Practice these things, immerse yourself in them, so that all may see your progress. (vs. 15)
Keep trying. Keep practicing. Your Father is beside you. It’s not something you can’t do with His help. It will be worth it.
Around that same time, Toby was starting to try to walk. Adam and I would sit on the floor a few feet apart and would try to get him to go back and forth between us. He would stumble and stagger and fall and his little (or not so little :)) legs were shaky. We realized, though, that he would do a whole lot better if he stopped looking at the ground or at his feet or even where he was going. He walked the best when he was looking up.
…because we have set our hope on the living God… (vs. 10)Watching him, I realized that I was the same way. I did much better when I took my eyes off of the obstacles in front of me, off of the task before me, and off of my tomorrows. I’m so much more content and less stressed when I set my eyes on Jesus.
…seek the things above, where Christ is…Set your mind on things above, not on things that are on earth. (Colossians 3:1-2)
We also found that Toby walked better when he had something in his hand.
…devote yourself to Scripture…Do not neglect the gift you have, which was given you… (1 Timothy 4:13-14)
Do the things that help you keep your balance. Immerse yourself in the Word. Hold on to the gift, the task, the hard work you’ve been given.
…let us run with endurance the race that is set before us, looking to Jesus, the founder and perfecter of our faith, who for the joy that was set before Him endured the cross, despising the shame, and is seated at the right hand of the throne of God. (Hebrews 12:1-2)
Even Jesus had to keep His eyes up to endure His race – a workout much more difficult than we will ever experience. And what was His motivation?
“Jesus was carried in the agonies of the last lap of his race by the hope of joy. ‘For the joy that was set before him [he] endured the cross, despising the shame’. Jesus kept his eyes on the same place we should — his own future exaltation at the Father’s right hand, with the completion of our salvation crowning his head.
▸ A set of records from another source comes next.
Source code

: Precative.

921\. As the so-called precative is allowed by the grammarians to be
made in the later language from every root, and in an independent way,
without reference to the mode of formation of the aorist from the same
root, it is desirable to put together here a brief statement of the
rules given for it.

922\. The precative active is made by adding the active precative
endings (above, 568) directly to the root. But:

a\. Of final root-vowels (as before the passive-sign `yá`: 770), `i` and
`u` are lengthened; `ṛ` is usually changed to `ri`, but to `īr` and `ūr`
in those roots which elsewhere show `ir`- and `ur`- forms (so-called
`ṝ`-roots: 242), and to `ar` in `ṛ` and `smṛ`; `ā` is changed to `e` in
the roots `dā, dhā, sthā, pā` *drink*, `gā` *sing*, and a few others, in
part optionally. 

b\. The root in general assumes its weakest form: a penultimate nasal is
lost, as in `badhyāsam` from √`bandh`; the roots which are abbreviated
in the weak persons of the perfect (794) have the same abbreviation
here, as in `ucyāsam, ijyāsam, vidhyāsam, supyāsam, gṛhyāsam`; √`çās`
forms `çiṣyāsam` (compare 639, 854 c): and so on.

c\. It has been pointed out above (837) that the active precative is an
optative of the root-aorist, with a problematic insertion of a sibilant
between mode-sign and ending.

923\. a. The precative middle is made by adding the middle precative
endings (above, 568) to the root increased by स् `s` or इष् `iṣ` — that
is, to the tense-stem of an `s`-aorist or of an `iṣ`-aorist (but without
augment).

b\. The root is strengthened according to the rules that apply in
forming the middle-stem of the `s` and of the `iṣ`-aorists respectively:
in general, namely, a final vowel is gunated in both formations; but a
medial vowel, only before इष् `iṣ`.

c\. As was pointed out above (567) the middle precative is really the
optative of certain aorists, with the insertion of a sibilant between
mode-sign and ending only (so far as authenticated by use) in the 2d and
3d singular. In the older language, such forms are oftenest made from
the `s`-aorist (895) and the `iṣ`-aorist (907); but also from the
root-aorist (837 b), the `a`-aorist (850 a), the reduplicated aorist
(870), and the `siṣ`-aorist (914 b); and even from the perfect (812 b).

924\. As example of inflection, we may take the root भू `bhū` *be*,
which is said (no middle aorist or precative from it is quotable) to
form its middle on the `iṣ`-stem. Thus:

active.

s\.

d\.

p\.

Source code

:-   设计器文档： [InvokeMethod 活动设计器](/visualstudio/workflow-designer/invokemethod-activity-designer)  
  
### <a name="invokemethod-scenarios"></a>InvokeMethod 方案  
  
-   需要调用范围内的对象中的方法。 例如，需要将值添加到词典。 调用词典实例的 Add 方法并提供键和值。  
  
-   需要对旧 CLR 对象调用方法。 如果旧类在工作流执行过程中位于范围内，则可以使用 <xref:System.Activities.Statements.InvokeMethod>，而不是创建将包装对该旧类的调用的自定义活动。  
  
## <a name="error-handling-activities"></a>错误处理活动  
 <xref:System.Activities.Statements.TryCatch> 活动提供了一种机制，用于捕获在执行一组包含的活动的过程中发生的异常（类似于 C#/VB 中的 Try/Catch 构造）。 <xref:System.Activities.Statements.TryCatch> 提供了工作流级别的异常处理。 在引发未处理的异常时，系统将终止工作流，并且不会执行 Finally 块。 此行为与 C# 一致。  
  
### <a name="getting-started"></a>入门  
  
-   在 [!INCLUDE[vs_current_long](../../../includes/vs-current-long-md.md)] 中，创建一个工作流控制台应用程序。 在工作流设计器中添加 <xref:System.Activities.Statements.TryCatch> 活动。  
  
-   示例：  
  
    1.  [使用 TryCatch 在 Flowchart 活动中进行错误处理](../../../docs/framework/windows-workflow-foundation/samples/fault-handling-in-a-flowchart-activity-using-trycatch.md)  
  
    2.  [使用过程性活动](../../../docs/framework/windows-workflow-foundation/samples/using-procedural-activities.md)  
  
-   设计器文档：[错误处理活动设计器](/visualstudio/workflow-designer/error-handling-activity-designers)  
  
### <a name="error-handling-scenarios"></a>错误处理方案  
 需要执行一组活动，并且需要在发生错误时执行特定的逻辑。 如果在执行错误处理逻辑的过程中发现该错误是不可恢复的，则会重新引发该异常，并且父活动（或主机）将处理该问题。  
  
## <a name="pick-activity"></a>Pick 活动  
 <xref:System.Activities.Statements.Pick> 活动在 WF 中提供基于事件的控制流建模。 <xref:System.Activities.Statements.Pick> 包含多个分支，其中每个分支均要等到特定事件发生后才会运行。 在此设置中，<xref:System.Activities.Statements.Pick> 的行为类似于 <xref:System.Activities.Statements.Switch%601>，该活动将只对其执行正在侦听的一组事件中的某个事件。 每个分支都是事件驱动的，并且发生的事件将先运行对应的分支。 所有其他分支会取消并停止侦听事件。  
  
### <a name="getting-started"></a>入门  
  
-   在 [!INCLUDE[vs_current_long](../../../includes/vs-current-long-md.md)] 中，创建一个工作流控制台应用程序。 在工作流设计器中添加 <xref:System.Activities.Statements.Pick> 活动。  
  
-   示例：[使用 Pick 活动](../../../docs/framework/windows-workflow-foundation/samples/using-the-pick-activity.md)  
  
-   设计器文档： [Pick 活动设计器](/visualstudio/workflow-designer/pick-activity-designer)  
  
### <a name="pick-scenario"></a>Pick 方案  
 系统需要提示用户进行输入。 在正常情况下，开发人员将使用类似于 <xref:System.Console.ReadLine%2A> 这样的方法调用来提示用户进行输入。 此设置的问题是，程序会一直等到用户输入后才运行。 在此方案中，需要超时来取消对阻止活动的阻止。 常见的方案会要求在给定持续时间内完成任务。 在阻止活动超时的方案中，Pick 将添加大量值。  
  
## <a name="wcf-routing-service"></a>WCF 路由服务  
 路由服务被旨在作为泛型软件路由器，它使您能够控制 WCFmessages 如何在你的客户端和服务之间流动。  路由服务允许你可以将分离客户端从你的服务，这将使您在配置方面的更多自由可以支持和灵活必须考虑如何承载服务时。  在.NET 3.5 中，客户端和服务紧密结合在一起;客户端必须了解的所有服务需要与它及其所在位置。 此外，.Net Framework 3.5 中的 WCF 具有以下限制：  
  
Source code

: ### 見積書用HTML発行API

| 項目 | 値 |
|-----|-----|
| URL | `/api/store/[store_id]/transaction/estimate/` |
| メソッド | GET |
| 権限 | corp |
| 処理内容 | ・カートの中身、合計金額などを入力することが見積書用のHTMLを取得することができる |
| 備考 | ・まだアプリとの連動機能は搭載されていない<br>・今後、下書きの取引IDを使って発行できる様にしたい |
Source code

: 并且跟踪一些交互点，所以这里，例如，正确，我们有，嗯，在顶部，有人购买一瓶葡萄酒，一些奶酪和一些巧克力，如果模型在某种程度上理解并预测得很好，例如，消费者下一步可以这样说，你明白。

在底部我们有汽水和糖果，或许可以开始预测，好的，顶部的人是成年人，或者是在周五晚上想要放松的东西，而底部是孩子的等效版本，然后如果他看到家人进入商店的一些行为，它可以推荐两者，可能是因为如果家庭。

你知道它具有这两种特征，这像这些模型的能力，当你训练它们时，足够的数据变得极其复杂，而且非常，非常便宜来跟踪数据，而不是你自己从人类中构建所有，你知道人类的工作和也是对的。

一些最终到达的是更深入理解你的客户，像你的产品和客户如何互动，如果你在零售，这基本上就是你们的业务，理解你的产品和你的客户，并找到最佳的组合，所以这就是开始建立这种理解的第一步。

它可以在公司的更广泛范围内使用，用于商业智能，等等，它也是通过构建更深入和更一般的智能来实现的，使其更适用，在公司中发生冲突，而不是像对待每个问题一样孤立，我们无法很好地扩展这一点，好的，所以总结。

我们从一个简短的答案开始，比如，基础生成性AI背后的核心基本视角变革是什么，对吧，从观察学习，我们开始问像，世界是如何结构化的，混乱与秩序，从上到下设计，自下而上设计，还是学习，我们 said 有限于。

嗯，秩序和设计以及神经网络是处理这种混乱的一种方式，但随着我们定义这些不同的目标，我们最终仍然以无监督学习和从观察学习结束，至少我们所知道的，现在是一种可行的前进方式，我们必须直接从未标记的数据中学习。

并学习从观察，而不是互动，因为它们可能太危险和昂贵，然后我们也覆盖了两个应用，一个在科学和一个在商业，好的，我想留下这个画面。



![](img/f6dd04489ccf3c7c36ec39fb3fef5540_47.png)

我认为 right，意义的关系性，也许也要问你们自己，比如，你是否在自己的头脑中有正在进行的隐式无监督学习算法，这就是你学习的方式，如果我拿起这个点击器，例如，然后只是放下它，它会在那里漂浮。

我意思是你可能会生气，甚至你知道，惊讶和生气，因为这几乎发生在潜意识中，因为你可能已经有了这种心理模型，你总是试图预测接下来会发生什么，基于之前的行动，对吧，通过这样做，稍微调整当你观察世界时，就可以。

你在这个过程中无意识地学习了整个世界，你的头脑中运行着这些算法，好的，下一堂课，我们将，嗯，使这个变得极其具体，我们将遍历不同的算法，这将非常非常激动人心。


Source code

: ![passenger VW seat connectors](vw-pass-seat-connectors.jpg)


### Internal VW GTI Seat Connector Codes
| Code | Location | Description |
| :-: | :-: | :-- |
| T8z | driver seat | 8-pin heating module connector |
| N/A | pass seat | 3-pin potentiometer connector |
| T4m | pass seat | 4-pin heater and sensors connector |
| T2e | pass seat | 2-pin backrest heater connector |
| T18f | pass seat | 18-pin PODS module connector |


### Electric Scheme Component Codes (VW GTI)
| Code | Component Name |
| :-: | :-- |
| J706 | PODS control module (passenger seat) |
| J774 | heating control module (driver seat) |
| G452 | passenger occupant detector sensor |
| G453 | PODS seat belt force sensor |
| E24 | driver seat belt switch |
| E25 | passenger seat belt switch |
This was his joy.”
– John Piper
How different would my hard days be if I started and ended them with my eyes looking up? Like Paul…and like Jesus…could the hard workouts really start to be the ones I preferred? Believe that the trials of life were really for my good? Be motivated to keep going by the joy of not only having my Father beside me, but also of His holding promises for me in eternity?